Directions for this task →
Please give every line below again exactly, but not its pictures.

Extracted data →
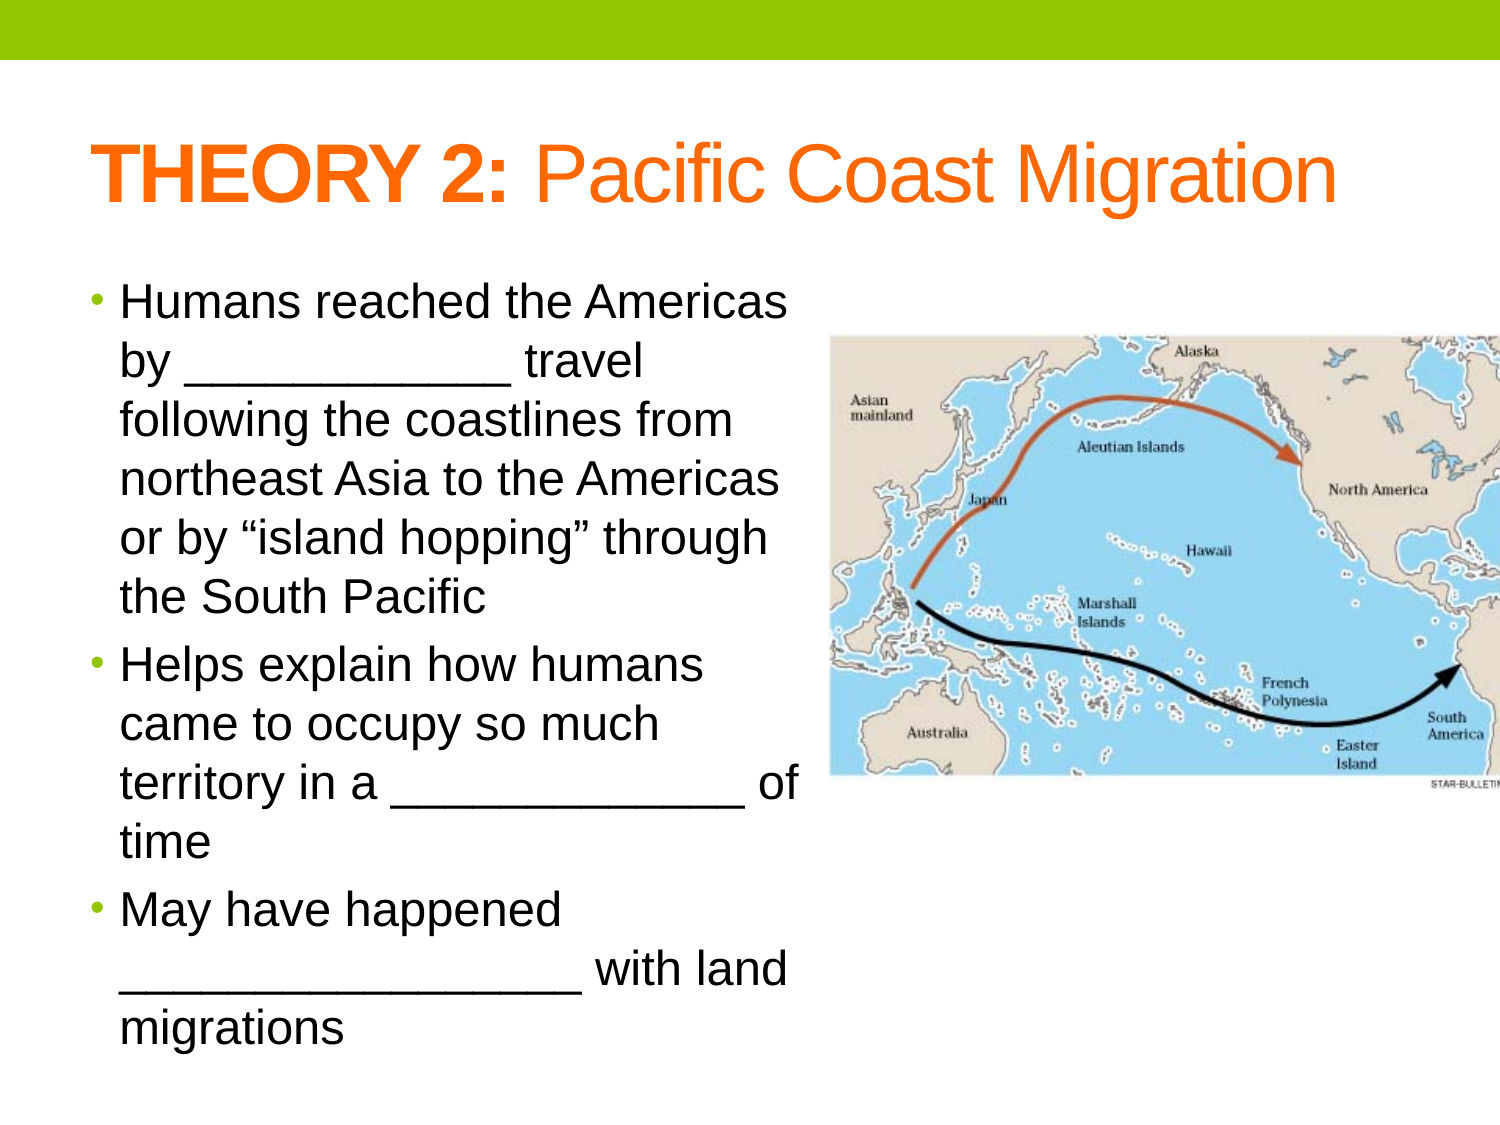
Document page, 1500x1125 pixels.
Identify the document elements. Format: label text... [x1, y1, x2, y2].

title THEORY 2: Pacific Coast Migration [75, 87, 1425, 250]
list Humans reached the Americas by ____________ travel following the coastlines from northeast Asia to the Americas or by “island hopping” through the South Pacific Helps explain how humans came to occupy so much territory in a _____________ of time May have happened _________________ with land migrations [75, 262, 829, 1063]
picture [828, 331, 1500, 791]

Your response →
Document page, 1500x1125 pixels.
Identify the document elements. Format: label text... [x1, y1, x2, y2].

title THEORY 2: Pacific Coast Migration [75, 87, 1425, 250]
list Humans reached the Americas by ____________ travel following the coastlines from northeast Asia to the Americas or by “island hopping” through the South Pacific Helps explain how humans came to occupy so much territory in a _____________ of time May have happened _________________ with land migrations [75, 262, 829, 1063]
picture [828, 331, 1500, 791]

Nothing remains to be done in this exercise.